TASK DETAILS:
With the line containing "left front paw: (869, 1458)" as the final line, restate exactly every line of the data below from the first one onward, and copy no pictures.

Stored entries

/---

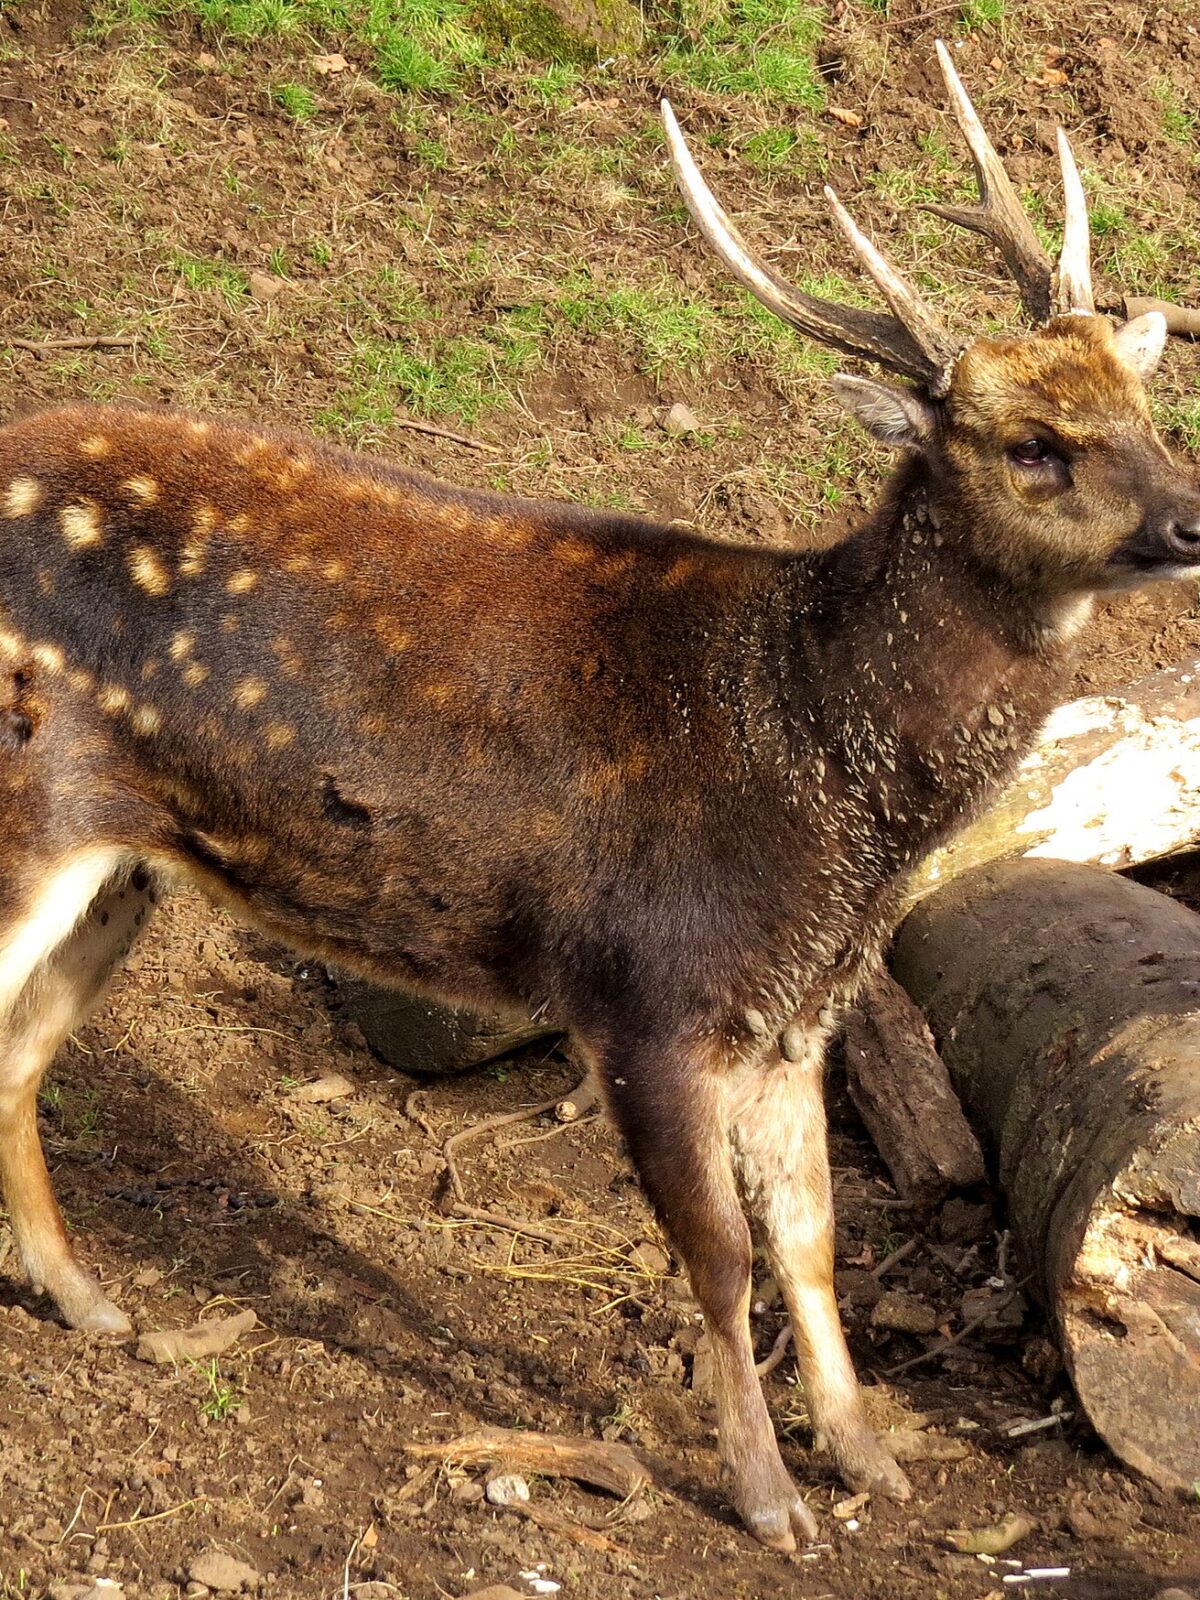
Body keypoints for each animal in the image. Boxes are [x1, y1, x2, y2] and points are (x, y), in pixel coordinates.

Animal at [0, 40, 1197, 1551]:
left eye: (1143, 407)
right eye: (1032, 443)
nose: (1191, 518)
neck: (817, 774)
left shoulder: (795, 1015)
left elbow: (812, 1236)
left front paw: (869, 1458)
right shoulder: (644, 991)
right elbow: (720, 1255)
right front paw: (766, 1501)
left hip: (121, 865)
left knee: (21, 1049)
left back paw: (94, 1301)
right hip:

\---

ANSWER SPACE:
Body keypoints for each animal in the image. Boxes are [x1, y1, x2, y2] and points are (x, y), in pixel coordinates.

Animal at [0, 40, 1197, 1551]:
left eye: (1143, 407)
right eye: (1032, 443)
nose: (1191, 518)
neck: (817, 774)
left shoulder: (795, 1015)
left elbow: (812, 1236)
left front paw: (869, 1458)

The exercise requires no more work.